What personal information was exposed?   

No credit card information was accessed or stolen as part of this breach.

Names, addresses, and Social Security numbers of current and former OHC employees (from 2009 to 2023) could have been accessed. Cybercriminals may have gained access to W-9 reports and other records revealing the names and personal Social Security numbers of vendors who contracted to provide services to OHC. They also may have gained access to images of checks provided to OHC by some members and donors beginning in 2020.

How many people are involved?

In total, the information of 7,600 individuals has potentially been exposed.

What help are we providing to those impacted here as a result?

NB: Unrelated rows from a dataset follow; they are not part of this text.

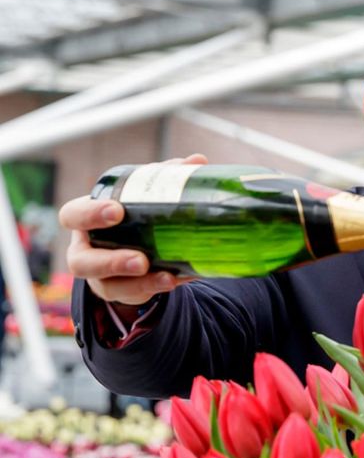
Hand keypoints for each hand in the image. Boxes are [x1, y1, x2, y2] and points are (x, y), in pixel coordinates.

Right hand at [59, 154, 206, 305]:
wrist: (134, 249)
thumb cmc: (132, 215)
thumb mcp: (143, 197)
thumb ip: (164, 178)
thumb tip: (197, 160)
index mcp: (86, 220)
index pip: (72, 216)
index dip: (89, 215)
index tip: (116, 211)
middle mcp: (87, 250)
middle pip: (81, 262)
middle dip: (110, 262)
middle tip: (140, 259)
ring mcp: (101, 277)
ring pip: (109, 287)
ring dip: (138, 284)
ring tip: (166, 278)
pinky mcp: (122, 293)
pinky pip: (135, 296)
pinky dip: (158, 288)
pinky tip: (178, 280)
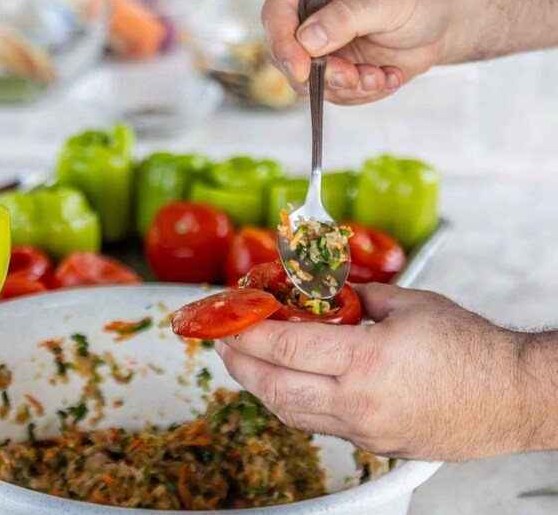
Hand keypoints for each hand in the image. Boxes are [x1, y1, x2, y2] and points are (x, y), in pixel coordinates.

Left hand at [215, 283, 555, 460]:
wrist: (514, 396)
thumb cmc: (473, 349)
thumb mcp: (408, 304)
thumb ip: (356, 298)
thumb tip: (321, 293)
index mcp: (367, 362)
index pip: (285, 348)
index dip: (247, 333)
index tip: (228, 320)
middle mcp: (359, 403)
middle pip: (275, 388)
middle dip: (238, 364)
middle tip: (224, 343)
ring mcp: (365, 430)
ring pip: (290, 414)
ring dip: (259, 387)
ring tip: (245, 363)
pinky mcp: (374, 444)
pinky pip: (317, 427)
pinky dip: (291, 404)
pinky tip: (285, 386)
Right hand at [262, 0, 457, 104]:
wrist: (448, 17)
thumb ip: (346, 17)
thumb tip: (307, 40)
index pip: (278, 10)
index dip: (282, 41)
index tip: (302, 68)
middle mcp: (312, 13)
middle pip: (286, 53)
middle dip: (320, 74)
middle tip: (352, 77)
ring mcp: (323, 44)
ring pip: (309, 81)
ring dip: (346, 87)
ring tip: (379, 76)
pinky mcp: (337, 68)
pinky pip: (334, 93)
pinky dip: (361, 93)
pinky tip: (387, 76)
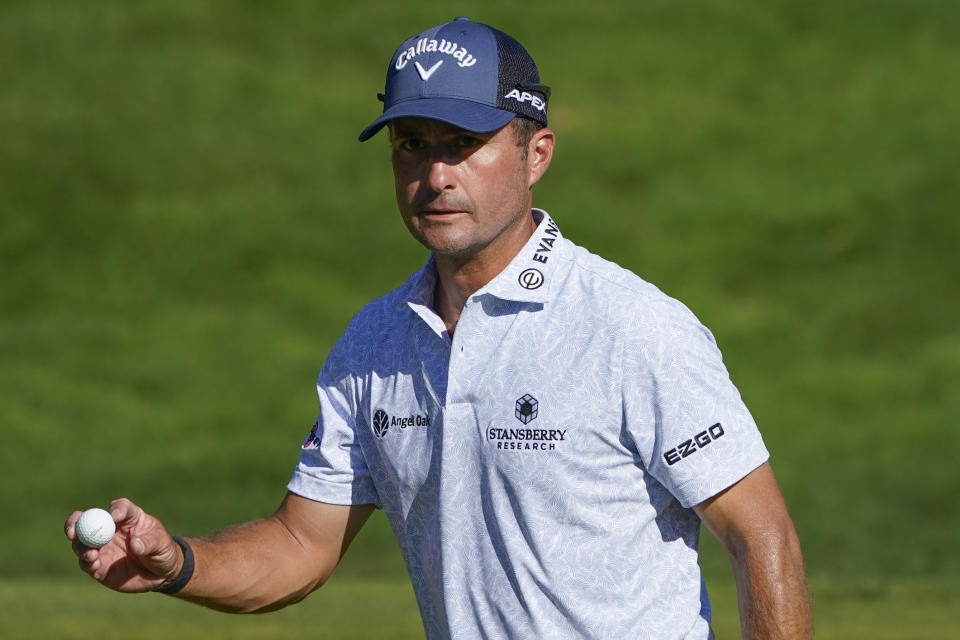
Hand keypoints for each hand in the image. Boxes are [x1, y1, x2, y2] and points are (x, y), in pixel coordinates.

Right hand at [65, 498, 183, 592]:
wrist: (161, 574)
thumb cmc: (164, 551)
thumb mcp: (162, 544)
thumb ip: (149, 542)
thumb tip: (134, 544)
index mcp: (129, 518)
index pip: (120, 507)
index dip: (115, 509)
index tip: (114, 517)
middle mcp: (111, 530)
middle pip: (87, 520)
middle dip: (76, 522)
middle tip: (73, 531)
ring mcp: (102, 548)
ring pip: (82, 543)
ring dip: (81, 546)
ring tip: (91, 554)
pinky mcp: (99, 566)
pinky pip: (86, 563)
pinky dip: (87, 563)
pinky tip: (94, 564)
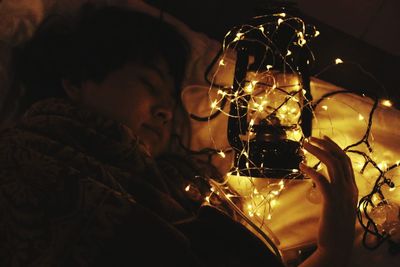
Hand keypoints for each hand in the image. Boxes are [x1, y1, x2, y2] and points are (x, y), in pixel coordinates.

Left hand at [299, 136, 357, 265]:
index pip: (345, 161)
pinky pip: (321, 179)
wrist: (337, 245)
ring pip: (332, 164)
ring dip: (317, 152)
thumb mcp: (336, 204)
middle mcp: (349, 188)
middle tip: (310, 137)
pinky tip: (301, 166)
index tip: (323, 138)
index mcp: (351, 187)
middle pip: (340, 158)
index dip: (334, 147)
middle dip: (325, 144)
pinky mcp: (331, 200)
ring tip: (304, 145)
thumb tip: (321, 182)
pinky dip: (311, 170)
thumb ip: (333, 192)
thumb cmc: (334, 225)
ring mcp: (342, 194)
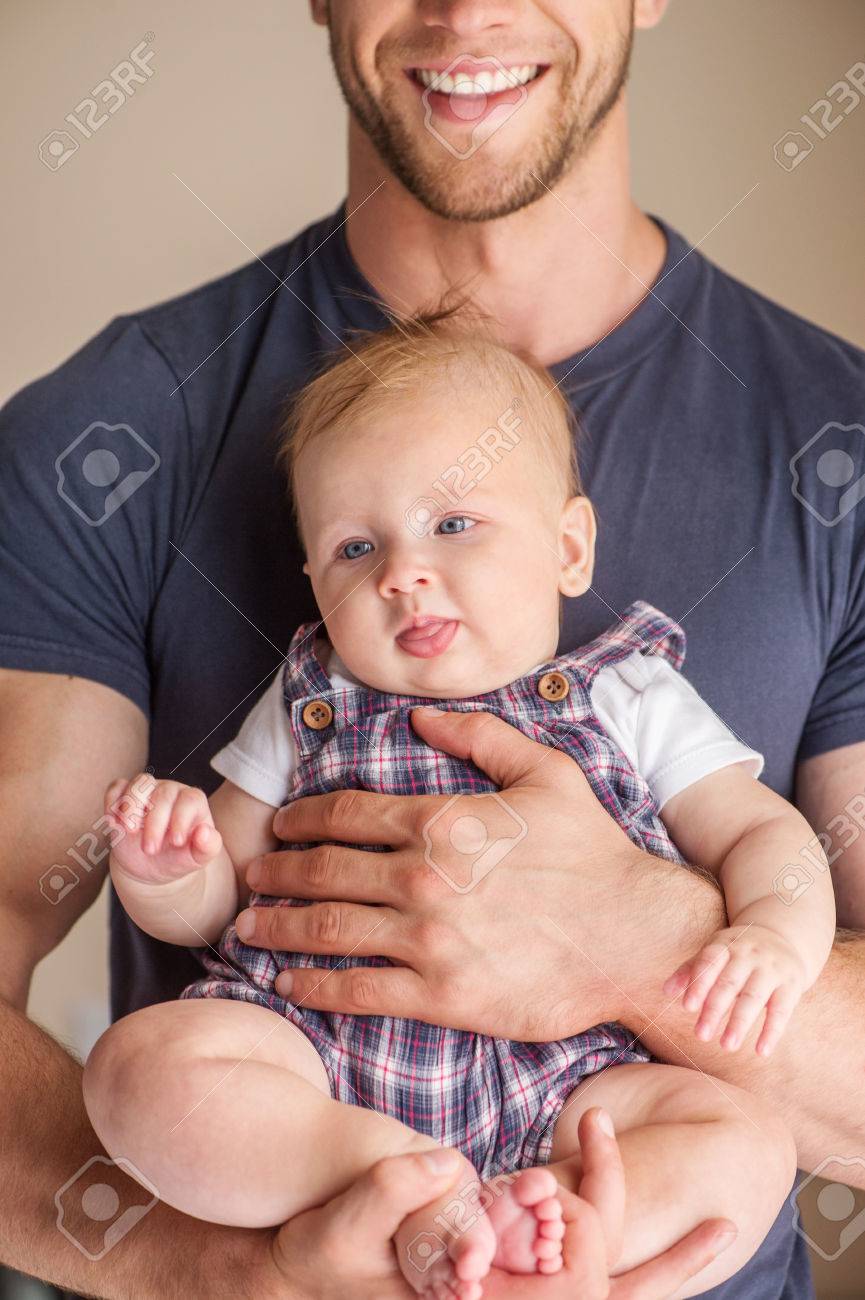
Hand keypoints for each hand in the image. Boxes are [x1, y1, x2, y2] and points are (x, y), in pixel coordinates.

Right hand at [104, 773, 222, 884]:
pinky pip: (116, 787)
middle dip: (155, 823)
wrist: (151, 865)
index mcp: (193, 803)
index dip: (182, 819)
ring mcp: (147, 791)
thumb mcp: (196, 858)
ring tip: (130, 831)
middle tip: (150, 850)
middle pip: (163, 794)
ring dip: (132, 806)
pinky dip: (112, 802)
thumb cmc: (178, 858)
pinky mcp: (125, 796)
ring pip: (141, 782)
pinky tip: (113, 824)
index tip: (176, 842)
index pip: (190, 800)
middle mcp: (171, 791)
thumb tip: (205, 832)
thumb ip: (208, 847)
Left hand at [240, 708, 653, 1039]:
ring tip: (250, 928)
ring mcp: (428, 940)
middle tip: (251, 876)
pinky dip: (313, 987)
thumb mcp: (546, 773)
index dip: (302, 818)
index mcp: (442, 820)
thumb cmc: (593, 853)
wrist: (635, 937)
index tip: (280, 826)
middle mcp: (423, 877)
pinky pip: (357, 990)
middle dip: (276, 872)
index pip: (347, 813)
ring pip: (328, 929)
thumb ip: (481, 737)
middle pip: (323, 870)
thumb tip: (421, 718)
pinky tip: (287, 985)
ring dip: (278, 927)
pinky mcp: (441, 996)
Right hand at [243, 1115, 735, 1299]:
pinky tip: (625, 1206)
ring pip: (599, 1289)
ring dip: (653, 1263)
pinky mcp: (501, 1281)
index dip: (600, 1227)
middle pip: (607, 1297)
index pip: (571, 1286)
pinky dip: (605, 1242)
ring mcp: (507, 1297)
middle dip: (666, 1268)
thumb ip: (388, 1192)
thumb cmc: (319, 1254)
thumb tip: (444, 1161)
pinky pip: (568, 1271)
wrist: (298, 1276)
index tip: (601, 1147)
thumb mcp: (339, 1226)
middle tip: (723, 1224)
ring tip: (712, 1227)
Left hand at [663, 923, 807, 1055]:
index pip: (709, 961)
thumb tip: (665, 991)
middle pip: (729, 983)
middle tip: (700, 1035)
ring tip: (726, 1046)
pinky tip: (761, 1051)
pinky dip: (771, 1031)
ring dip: (739, 1023)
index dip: (698, 983)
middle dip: (714, 1010)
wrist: (784, 935)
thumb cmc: (739, 951)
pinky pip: (782, 1010)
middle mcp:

Those impacted may sign up for free credit monitoring for one year at this address: They may also take advantage of your rights to the free fraud alert services offered by the three major credit bureaus. Our breach communications partner, IDX, has set up a call center at 1-888-566-6462 or by visiting the IDX response site above. The IDX call center will be open 9 a.m. to 9 p.m eastern time.

Have the police been/local authorities been notified?
OHC has notified the FBI and retained forensic IT consulting firms to help it determine the extent of the data breach and to assist in reconstructing its systems and restoring its data.

Why didn't you tell affected individuals about the loss of the data sooner?

With any such event, it takes time to gather the relevant information as to the extent of the breach, identify the affected individuals, hold the necessary internal discussions. OHC was diligent with the investigation to ensure the appropriate protection services would be provided.

What is OHC doing to prevent this kind of loss from happening again?

In restoring its data and systems, OHC has moved a vast majority of its data to cloud-based services, and has implemented new security systems, features and measures intended to reduce its vulnerability to future attacks and better protect personally identifiable information. It has obtained advice and direction from the IT consultants it has employed throughout this process.

Has the information been misused?

At this time, there is no evidence that there has been any use or attempted use of the information exposed in this incident.


What are the risks of identity theft with the information that was exposed?

Receiving a notification letter does not mean that you are a victim of identity theft.

We are recommending that people review their letter and the recommendations provided. At this time, there is no reason to believe that your information is at risk, as a result of this incident.